STATED EXERCISE 1
Can you output, word for word, the part of the drive-eject thread between "I think I might" and "might have disabled?", inclusive?

SELECTED TEXT
# DVD/CD Drive won't eject



## taras82

I just set up my new PC yesterday, Dell XPS 8300. The drive was working fine, I made my repair discs. 

Today I went to open it by pressing the eject button, and it wouldn't open. I tried doing it manually from windows 7, but it says: *An error occured while ejecting 'DVD/CD-RW Drive (D*

I went to device manager and it says the drive is working fine.

I think I might have disabled something I shouldn't have. I was in msconfig and services all day yesterday disabling programs from startup and such. Any idea on what I might have disabled?


----------



## oscer1

hi,

well for starters i would go back to msconfig and enable everything and see if the drive opens.


----------



## taras82

oscer1 said:


> hi,
> 
> well for starters i would go back to msconfig and enable everything and see if the drive opens.


Just did that and restarted. Still won't open.

Maybe it's something in Services?

Would reinstalling the driver for the drive work?

STATED EXERCISE 2
Which lines of the records below contain the string "shown"? Find and copy each one, counting a match only when the case is the same.

PROVIDED RECORDS
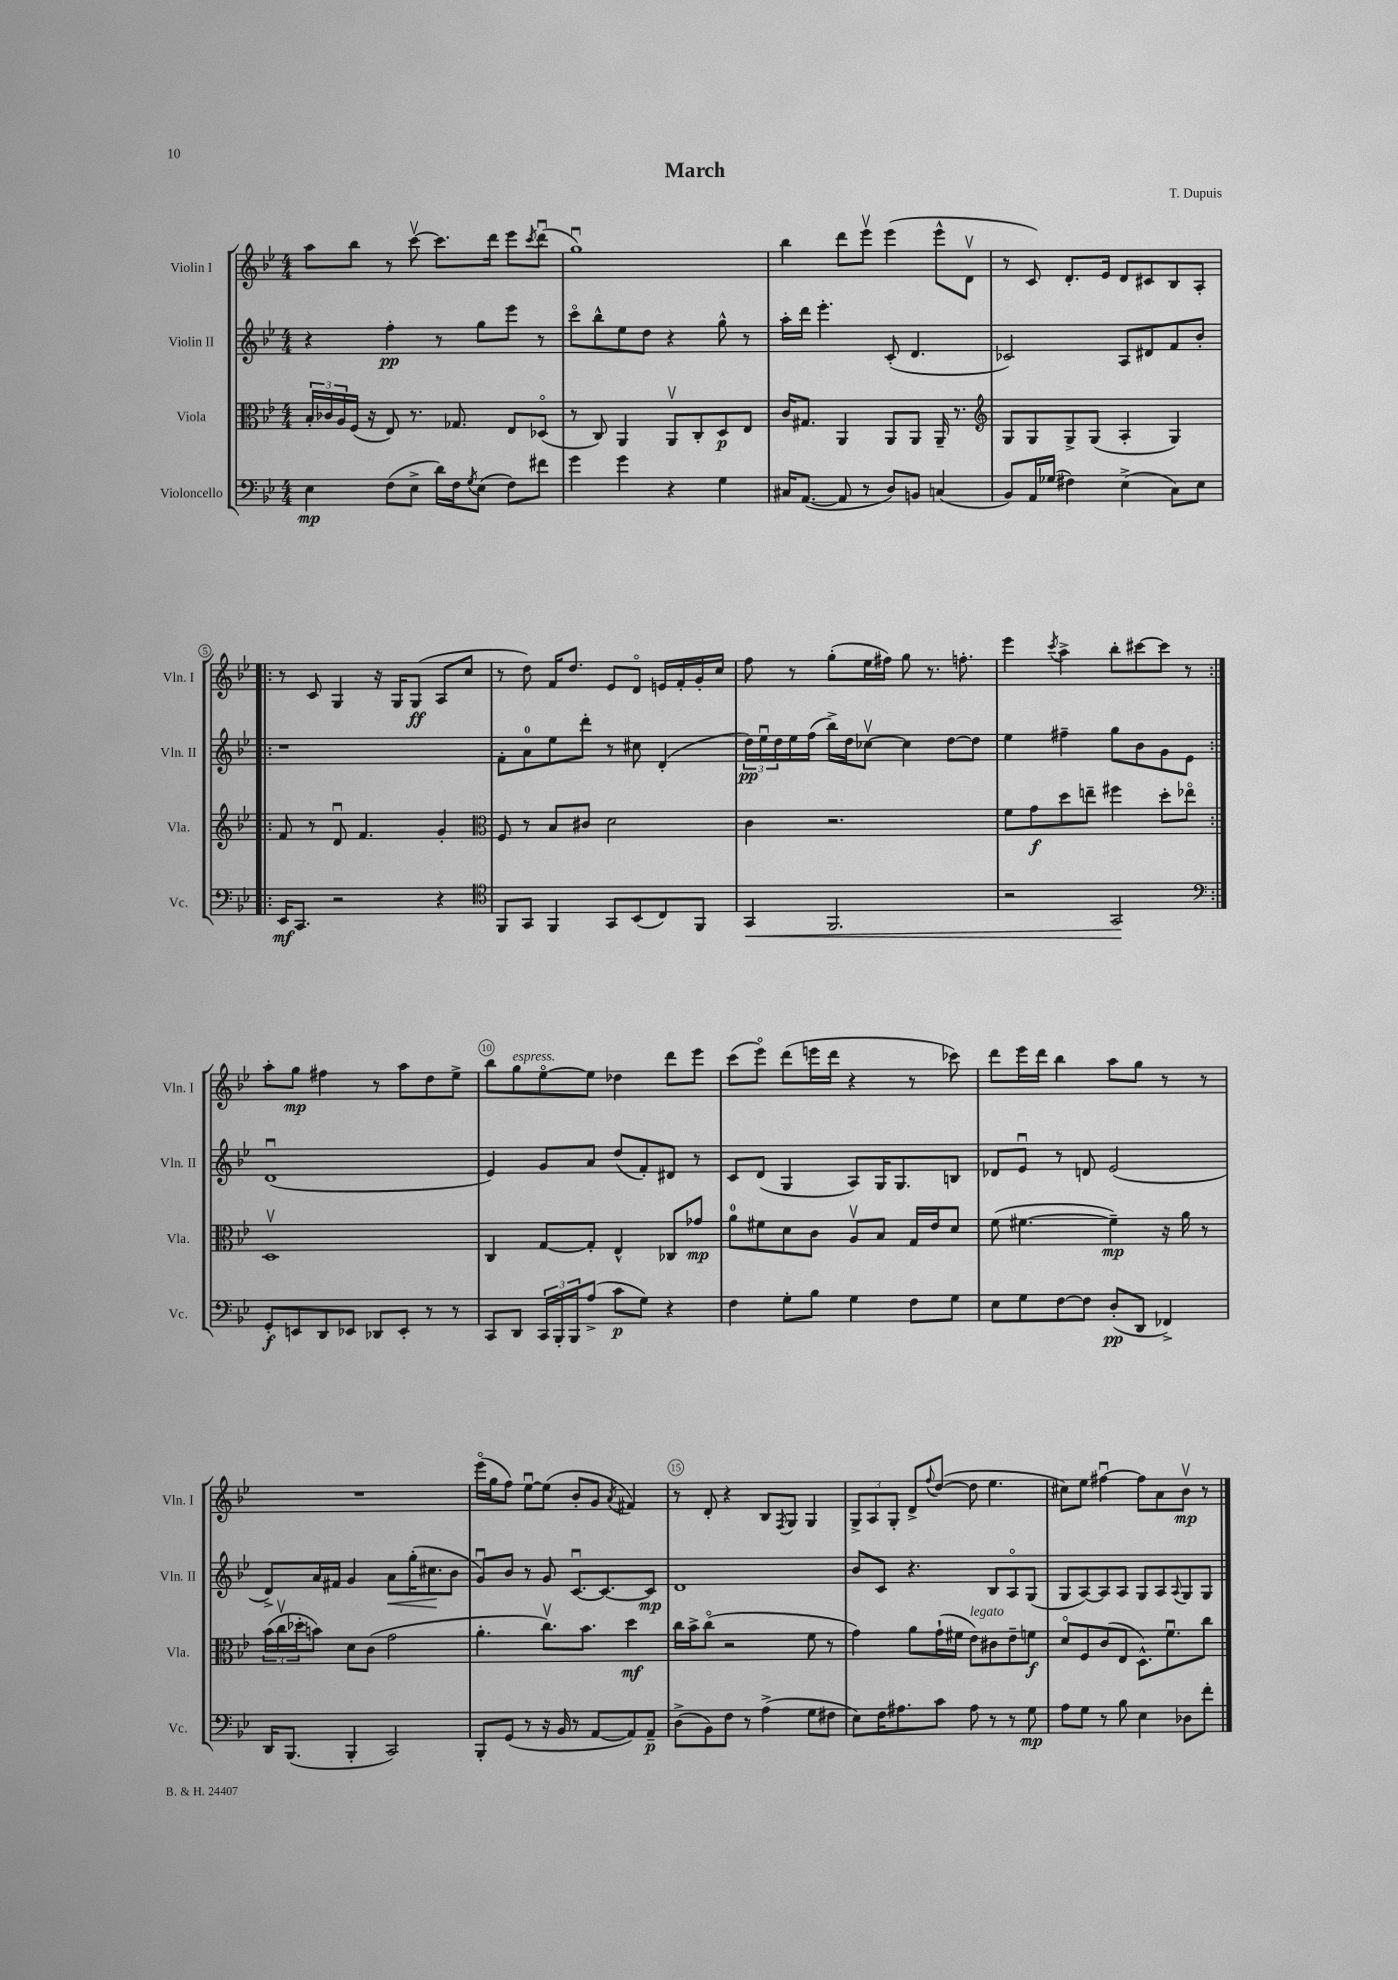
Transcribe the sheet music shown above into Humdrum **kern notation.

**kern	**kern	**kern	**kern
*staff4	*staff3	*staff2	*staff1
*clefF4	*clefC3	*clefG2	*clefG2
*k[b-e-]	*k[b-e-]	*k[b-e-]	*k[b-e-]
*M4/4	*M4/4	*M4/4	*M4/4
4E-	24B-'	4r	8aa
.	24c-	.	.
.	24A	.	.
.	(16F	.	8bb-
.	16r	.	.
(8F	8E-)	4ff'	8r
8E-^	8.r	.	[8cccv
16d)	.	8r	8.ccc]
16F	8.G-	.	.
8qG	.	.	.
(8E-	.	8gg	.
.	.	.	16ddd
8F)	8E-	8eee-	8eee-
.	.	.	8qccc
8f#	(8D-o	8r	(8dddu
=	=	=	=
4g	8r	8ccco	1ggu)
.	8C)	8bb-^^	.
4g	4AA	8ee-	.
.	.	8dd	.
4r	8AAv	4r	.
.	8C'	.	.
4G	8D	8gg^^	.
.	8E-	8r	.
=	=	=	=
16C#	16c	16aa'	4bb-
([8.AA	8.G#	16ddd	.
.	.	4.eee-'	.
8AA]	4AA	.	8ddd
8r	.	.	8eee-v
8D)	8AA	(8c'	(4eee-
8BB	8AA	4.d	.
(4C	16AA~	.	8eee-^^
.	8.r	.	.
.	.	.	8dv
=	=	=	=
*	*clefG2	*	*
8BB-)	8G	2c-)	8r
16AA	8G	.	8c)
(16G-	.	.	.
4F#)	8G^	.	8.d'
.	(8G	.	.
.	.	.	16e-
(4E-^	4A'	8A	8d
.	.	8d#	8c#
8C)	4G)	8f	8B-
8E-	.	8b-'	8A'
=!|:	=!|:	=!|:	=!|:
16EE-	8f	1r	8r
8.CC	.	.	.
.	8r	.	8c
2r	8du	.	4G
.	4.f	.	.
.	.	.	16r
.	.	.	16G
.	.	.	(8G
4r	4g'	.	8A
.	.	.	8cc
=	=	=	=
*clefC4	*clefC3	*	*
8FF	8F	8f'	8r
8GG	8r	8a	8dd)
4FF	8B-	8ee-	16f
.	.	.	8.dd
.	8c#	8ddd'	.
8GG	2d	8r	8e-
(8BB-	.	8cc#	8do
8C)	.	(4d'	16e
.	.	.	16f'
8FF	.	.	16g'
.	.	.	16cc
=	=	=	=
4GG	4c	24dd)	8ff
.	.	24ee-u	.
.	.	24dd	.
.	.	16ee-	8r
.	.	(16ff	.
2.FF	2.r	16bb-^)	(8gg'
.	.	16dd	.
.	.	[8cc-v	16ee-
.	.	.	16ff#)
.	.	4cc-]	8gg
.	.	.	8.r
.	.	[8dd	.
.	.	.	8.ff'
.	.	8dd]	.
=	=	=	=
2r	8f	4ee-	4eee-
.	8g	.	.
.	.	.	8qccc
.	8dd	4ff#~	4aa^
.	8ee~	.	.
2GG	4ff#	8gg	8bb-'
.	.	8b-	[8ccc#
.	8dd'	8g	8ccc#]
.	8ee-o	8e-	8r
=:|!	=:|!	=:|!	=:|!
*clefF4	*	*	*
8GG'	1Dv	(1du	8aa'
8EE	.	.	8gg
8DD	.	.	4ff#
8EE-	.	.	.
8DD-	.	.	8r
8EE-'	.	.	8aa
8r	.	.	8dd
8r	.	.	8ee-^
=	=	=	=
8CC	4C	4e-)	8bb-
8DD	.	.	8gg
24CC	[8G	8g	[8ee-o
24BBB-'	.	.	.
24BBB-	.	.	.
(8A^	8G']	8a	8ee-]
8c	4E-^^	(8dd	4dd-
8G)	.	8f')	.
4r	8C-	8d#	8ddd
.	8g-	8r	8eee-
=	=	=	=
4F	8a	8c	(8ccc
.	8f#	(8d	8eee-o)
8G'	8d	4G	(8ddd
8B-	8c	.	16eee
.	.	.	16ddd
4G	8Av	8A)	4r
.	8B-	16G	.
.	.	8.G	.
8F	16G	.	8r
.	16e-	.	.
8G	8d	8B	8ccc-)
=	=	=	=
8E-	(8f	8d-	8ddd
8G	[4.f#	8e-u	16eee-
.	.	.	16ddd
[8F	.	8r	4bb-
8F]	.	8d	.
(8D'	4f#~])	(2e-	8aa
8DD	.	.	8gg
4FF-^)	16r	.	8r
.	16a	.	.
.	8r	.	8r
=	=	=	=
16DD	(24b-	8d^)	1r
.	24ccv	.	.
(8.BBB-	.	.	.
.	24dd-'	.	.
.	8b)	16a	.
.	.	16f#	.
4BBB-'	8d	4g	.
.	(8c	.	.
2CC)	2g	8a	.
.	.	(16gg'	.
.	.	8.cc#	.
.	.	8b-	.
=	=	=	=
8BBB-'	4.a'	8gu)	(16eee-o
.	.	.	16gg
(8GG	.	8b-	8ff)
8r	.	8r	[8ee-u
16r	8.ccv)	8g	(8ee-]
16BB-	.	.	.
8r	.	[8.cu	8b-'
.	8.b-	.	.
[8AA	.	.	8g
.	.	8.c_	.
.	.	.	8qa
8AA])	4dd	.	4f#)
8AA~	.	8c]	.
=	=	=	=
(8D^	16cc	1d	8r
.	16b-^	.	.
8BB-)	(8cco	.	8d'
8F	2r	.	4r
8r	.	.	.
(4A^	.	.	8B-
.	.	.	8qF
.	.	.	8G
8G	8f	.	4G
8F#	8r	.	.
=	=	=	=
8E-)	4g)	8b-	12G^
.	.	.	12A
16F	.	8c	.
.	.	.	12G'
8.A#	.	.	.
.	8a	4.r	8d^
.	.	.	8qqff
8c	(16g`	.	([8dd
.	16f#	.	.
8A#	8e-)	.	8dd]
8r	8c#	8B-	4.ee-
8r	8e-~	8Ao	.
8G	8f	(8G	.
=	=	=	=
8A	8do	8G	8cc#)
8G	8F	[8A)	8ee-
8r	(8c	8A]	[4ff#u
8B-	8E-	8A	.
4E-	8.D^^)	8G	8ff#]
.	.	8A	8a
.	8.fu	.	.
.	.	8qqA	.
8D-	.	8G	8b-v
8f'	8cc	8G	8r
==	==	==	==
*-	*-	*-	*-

--

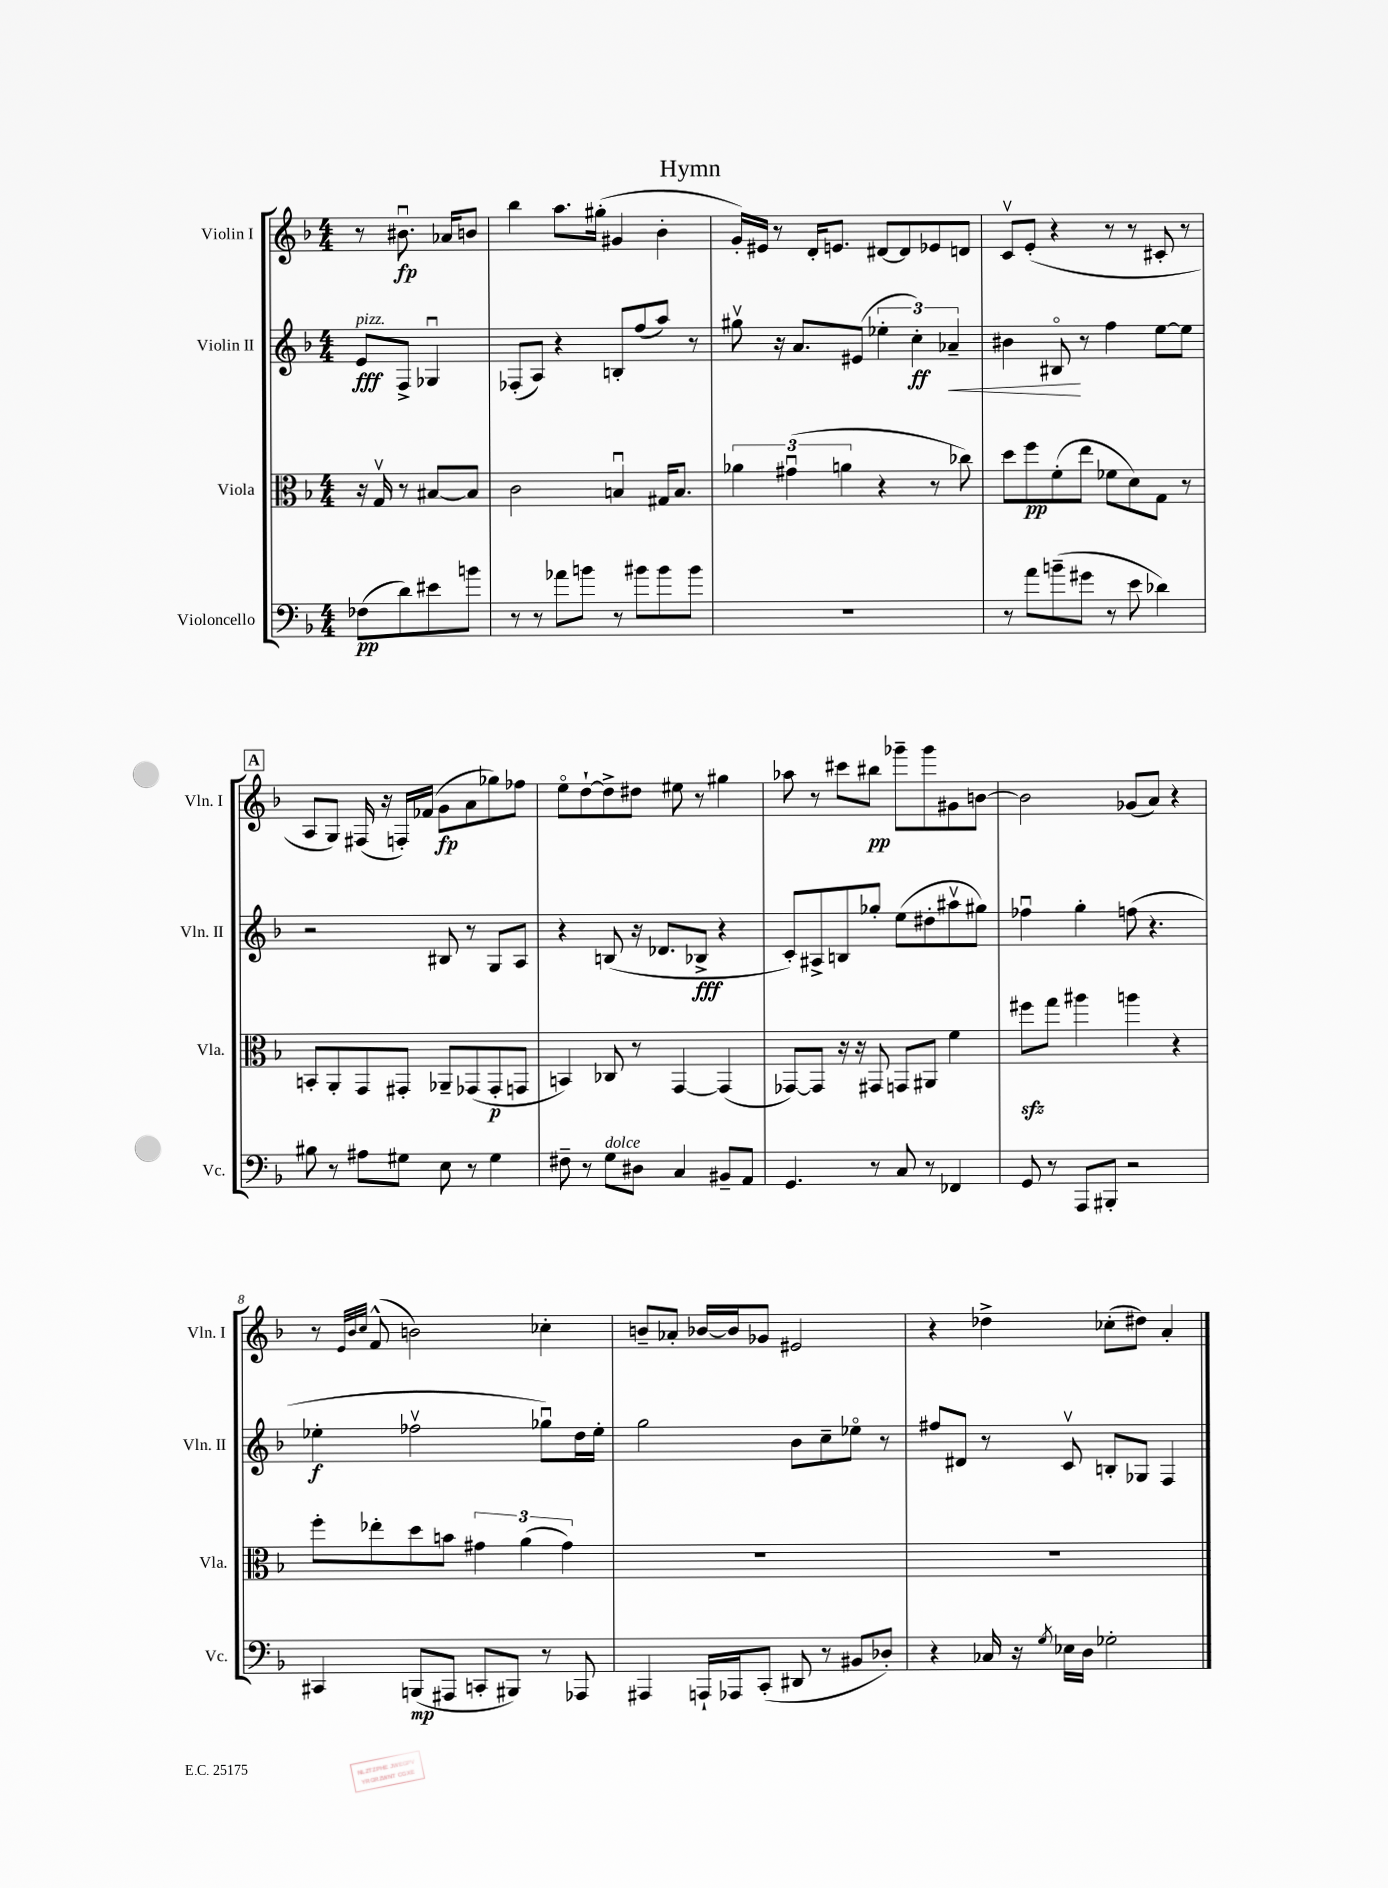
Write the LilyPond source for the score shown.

CORRECT RESPONSE 1
I think I might have disabled something I shouldn't have. I was in msconfig and services all day yesterday disabling programs from startup and such. Any idea on what I might have disabled?

CORRECT RESPONSE 2
Transcribe the sheet music shown above into Humdrum **kern notation.
Write the LilyPond source for the score shown.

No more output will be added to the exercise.